Chart comprehension data
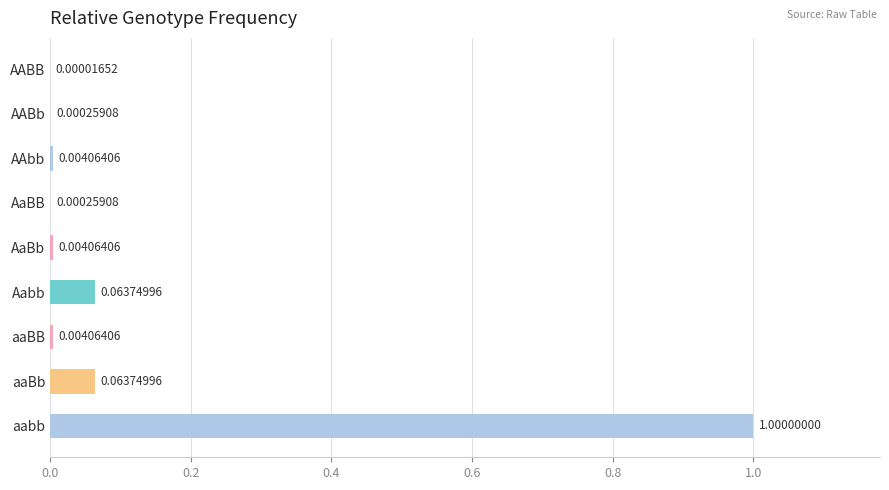

How many series are shown in this chart?

1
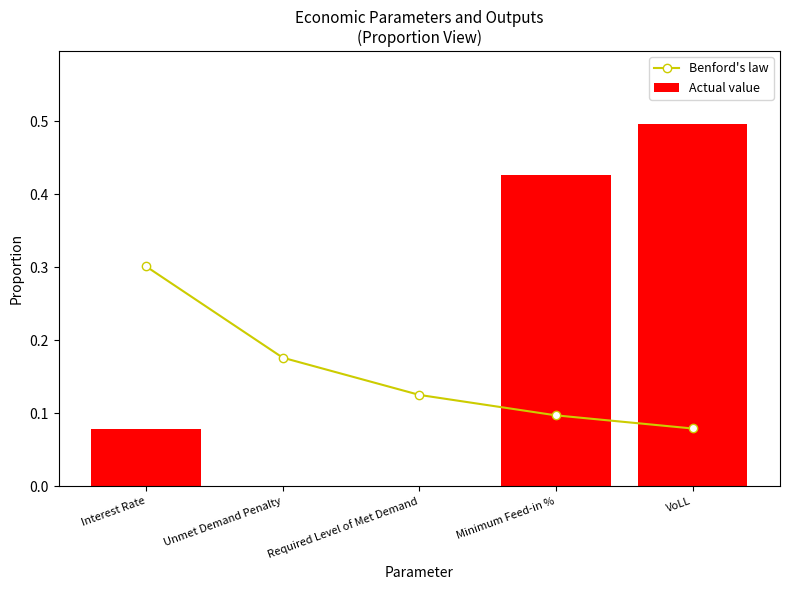

Are the bars horizontal?

No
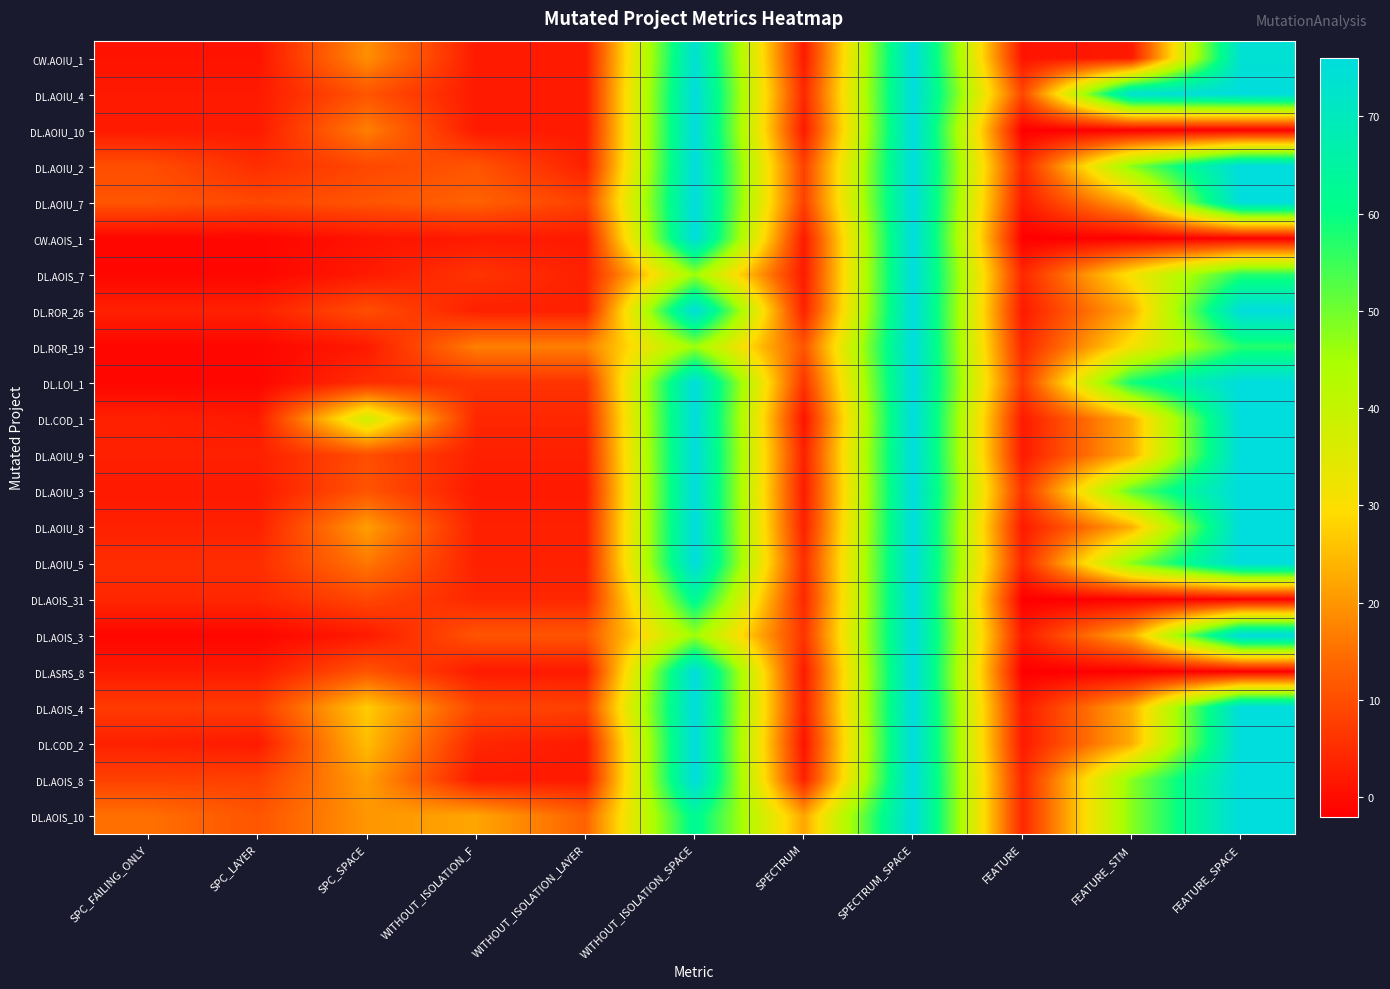

Reading left to right, list all the values displayed in this chart.

CW.AOIU_1: SPC_FAILING_ONLY=1	SPC_LAYER=1	SPC_SPACE=19	WITHOUT_ISOLATION_F=2	WITHOUT_ISOLATION_LAYER=2	WITHOUT_ISOLATION_SPACE=74	SPECTRUM=2	SPECTRUM_SPACE=76	FEATURE=1	FEATURE_STM=2	FEATURE_SPACE=74
DL.AOIU_4: SPC_FAILING_ONLY=2	SPC_LAYER=2	SPC_SPACE=11	WITHOUT_ISOLATION_F=2	WITHOUT_ISOLATION_LAYER=2	WITHOUT_ISOLATION_SPACE=76	SPECTRUM=4	SPECTRUM_SPACE=76	FEATURE=9	FEATURE_STM=74	FEATURE_SPACE=76
DL.AOIU_10: SPC_FAILING_ONLY=2	SPC_LAYER=2	SPC_SPACE=17	WITHOUT_ISOLATION_F=2	WITHOUT_ISOLATION_LAYER=2	WITHOUT_ISOLATION_SPACE=76	SPECTRUM=2	SPECTRUM_SPACE=76	FEATURE=-2	FEATURE_STM=-2	FEATURE_SPACE=-2
DL.AOIU_2: SPC_FAILING_ONLY=10	SPC_LAYER=5	SPC_SPACE=9	WITHOUT_ISOLATION_F=11	WITHOUT_ISOLATION_LAYER=3	WITHOUT_ISOLATION_SPACE=76	SPECTRUM=8	SPECTRUM_SPACE=76	FEATURE=4	FEATURE_STM=48	FEATURE_SPACE=76
DL.AOIU_7: SPC_FAILING_ONLY=11	SPC_LAYER=9	SPC_SPACE=11	WITHOUT_ISOLATION_F=13	WITHOUT_ISOLATION_LAYER=8	WITHOUT_ISOLATION_SPACE=76	SPECTRUM=8	SPECTRUM_SPACE=76	FEATURE=2	FEATURE_STM=23	FEATURE_SPACE=76
CW.AOIS_1: SPC_FAILING_ONLY=-1	SPC_LAYER=-1	SPC_SPACE=1	WITHOUT_ISOLATION_F=2	WITHOUT_ISOLATION_LAYER=2	WITHOUT_ISOLATION_SPACE=76	SPECTRUM=2	SPECTRUM_SPACE=76	FEATURE=-2	FEATURE_STM=-2	FEATURE_SPACE=-2
DL.AOIS_7: SPC_FAILING_ONLY=-1	SPC_LAYER=-1	SPC_SPACE=2	WITHOUT_ISOLATION_F=6	WITHOUT_ISOLATION_LAYER=3	WITHOUT_ISOLATION_SPACE=46	SPECTRUM=2	SPECTRUM_SPACE=76	FEATURE=4	FEATURE_STM=31	FEATURE_SPACE=57
DL.ROR_26: SPC_FAILING_ONLY=3	SPC_LAYER=3	SPC_SPACE=10	WITHOUT_ISOLATION_F=3	WITHOUT_ISOLATION_LAYER=3	WITHOUT_ISOLATION_SPACE=76	SPECTRUM=3	SPECTRUM_SPACE=76	FEATURE=2	FEATURE_STM=23	FEATURE_SPACE=76
DL.ROR_19: SPC_FAILING_ONLY=-1	SPC_LAYER=-1	SPC_SPACE=2	WITHOUT_ISOLATION_F=17	WITHOUT_ISOLATION_LAYER=17	WITHOUT_ISOLATION_SPACE=46	SPECTRUM=11	SPECTRUM_SPACE=76	FEATURE=4	FEATURE_STM=31	FEATURE_SPACE=57
DL.LOI_1: SPC_FAILING_ONLY=-1	SPC_LAYER=-1	SPC_SPACE=5	WITHOUT_ISOLATION_F=6	WITHOUT_ISOLATION_LAYER=6	WITHOUT_ISOLATION_SPACE=76	SPECTRUM=6	SPECTRUM_SPACE=76	FEATURE=7	FEATURE_STM=59	FEATURE_SPACE=76
DL.COD_1: SPC_FAILING_ONLY=3	SPC_LAYER=2	SPC_SPACE=38	WITHOUT_ISOLATION_F=4	WITHOUT_ISOLATION_LAYER=4	WITHOUT_ISOLATION_SPACE=76	SPECTRUM=1	SPECTRUM_SPACE=76	FEATURE=2	FEATURE_STM=23	FEATURE_SPACE=76
DL.AOIU_9: SPC_FAILING_ONLY=3	SPC_LAYER=3	SPC_SPACE=10	WITHOUT_ISOLATION_F=3	WITHOUT_ISOLATION_LAYER=3	WITHOUT_ISOLATION_SPACE=76	SPECTRUM=3	SPECTRUM_SPACE=76	FEATURE=2	FEATURE_STM=23	FEATURE_SPACE=76
DL.AOIU_3: SPC_FAILING_ONLY=2	SPC_LAYER=2	SPC_SPACE=11	WITHOUT_ISOLATION_F=2	WITHOUT_ISOLATION_LAYER=2	WITHOUT_ISOLATION_SPACE=76	SPECTRUM=2	SPECTRUM_SPACE=76	FEATURE=6	FEATURE_STM=52	FEATURE_SPACE=76
DL.AOIU_8: SPC_FAILING_ONLY=3	SPC_LAYER=3	SPC_SPACE=21	WITHOUT_ISOLATION_F=3	WITHOUT_ISOLATION_LAYER=3	WITHOUT_ISOLATION_SPACE=76	SPECTRUM=3	SPECTRUM_SPACE=76	FEATURE=2	FEATURE_STM=23	FEATURE_SPACE=76
DL.AOIU_5: SPC_FAILING_ONLY=5	SPC_LAYER=5	SPC_SPACE=16	WITHOUT_ISOLATION_F=3	WITHOUT_ISOLATION_LAYER=3	WITHOUT_ISOLATION_SPACE=76	SPECTRUM=5	SPECTRUM_SPACE=76	FEATURE=4	FEATURE_STM=48	FEATURE_SPACE=76
DL.AOIS_31: SPC_FAILING_ONLY=4	SPC_LAYER=4	SPC_SPACE=9	WITHOUT_ISOLATION_F=4	WITHOUT_ISOLATION_LAYER=4	WITHOUT_ISOLATION_SPACE=63	SPECTRUM=4	SPECTRUM_SPACE=76	FEATURE=-2	FEATURE_STM=-2	FEATURE_SPACE=-2
DL.AOIS_3: SPC_FAILING_ONLY=-1	SPC_LAYER=-1	SPC_SPACE=2	WITHOUT_ISOLATION_F=11	WITHOUT_ISOLATION_LAYER=11	WITHOUT_ISOLATION_SPACE=46	SPECTRUM=6	SPECTRUM_SPACE=76	FEATURE=2	FEATURE_STM=23	FEATURE_SPACE=76
DL.ASRS_8: SPC_FAILING_ONLY=2	SPC_LAYER=2	SPC_SPACE=11	WITHOUT_ISOLATION_F=2	WITHOUT_ISOLATION_LAYER=2	WITHOUT_ISOLATION_SPACE=76	SPECTRUM=2	SPECTRUM_SPACE=76	FEATURE=-2	FEATURE_STM=-2	FEATURE_SPACE=-2
DL.AOIS_4: SPC_FAILING_ONLY=7	SPC_LAYER=7	SPC_SPACE=27	WITHOUT_ISOLATION_F=9	WITHOUT_ISOLATION_LAYER=8	WITHOUT_ISOLATION_SPACE=76	SPECTRUM=3	SPECTRUM_SPACE=76	FEATURE=2	FEATURE_STM=23	FEATURE_SPACE=76
DL.COD_2: SPC_FAILING_ONLY=3	SPC_LAYER=2	SPC_SPACE=25	WITHOUT_ISOLATION_F=4	WITHOUT_ISOLATION_LAYER=2	WITHOUT_ISOLATION_SPACE=76	SPECTRUM=1	SPECTRUM_SPACE=76	FEATURE=2	FEATURE_STM=23	FEATURE_SPACE=76
DL.AOIS_8: SPC_FAILING_ONLY=8	SPC_LAYER=8	SPC_SPACE=21	WITHOUT_ISOLATION_F=2	WITHOUT_ISOLATION_LAYER=2	WITHOUT_ISOLATION_SPACE=76	SPECTRUM=3	SPECTRUM_SPACE=76	FEATURE=4	FEATURE_STM=48	FEATURE_SPACE=76
DL.AOIS_10: SPC_FAILING_ONLY=15	SPC_LAYER=11	SPC_SPACE=20	WITHOUT_ISOLATION_F=22	WITHOUT_ISOLATION_LAYER=13	WITHOUT_ISOLATION_SPACE=63	SPECTRUM=22	SPECTRUM_SPACE=76	FEATURE=4	FEATURE_STM=48	FEATURE_SPACE=76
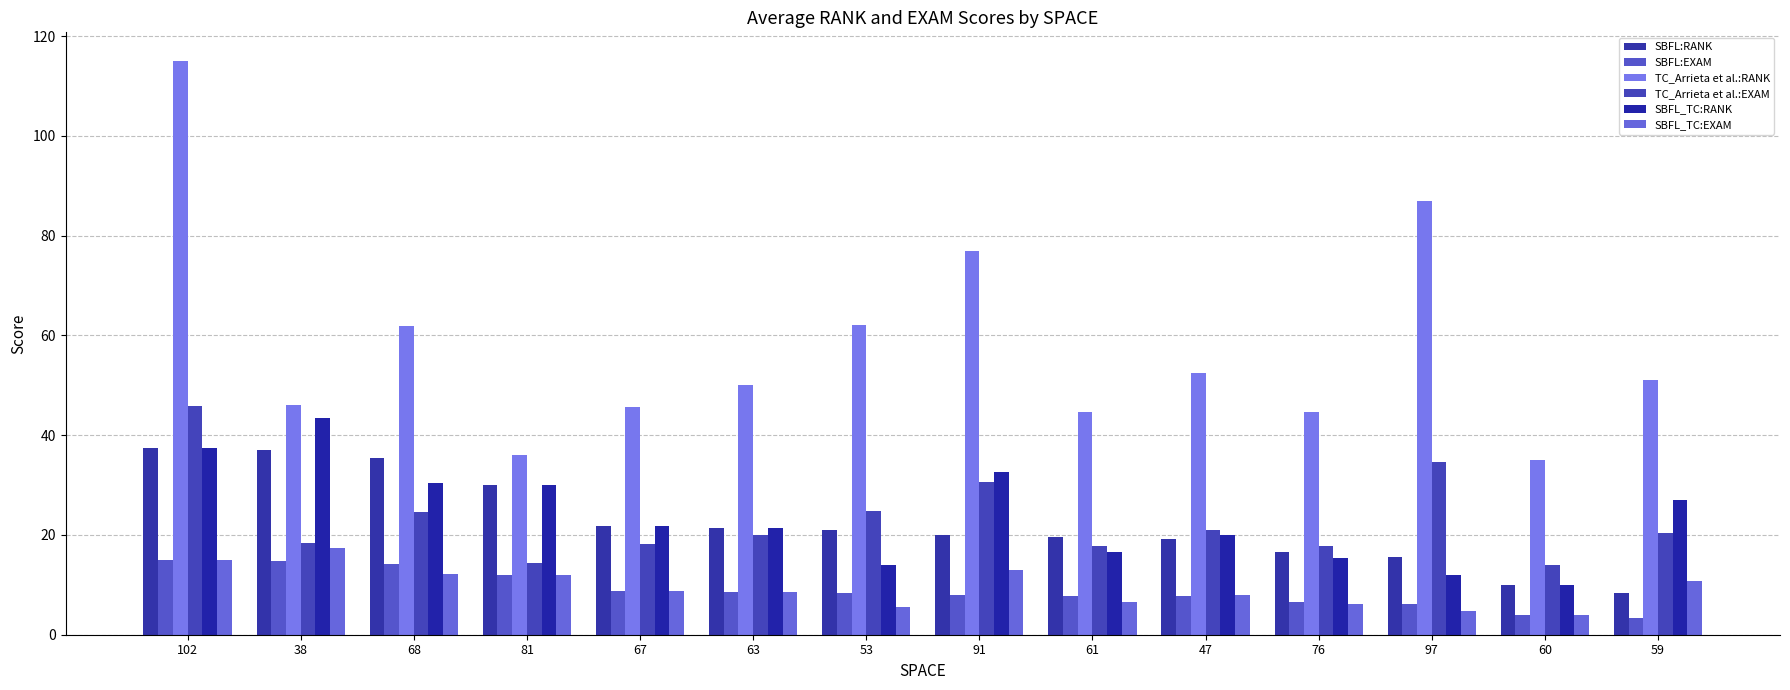

What is the approximate value of SBFL_TC:EXAM at 76?

6.1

Work to be completed: Reproduce everything from the start of the records down to the line containing "Reading left to", swapping "chart" for "graph" wherever it occurs and leaving all else unchanged. Leave the pictures out of your answer.

Answer section:
How many series are shown in this graph?

1

Are the bars horizontal?

No

Reading left to right, list all the values displayed in this graph.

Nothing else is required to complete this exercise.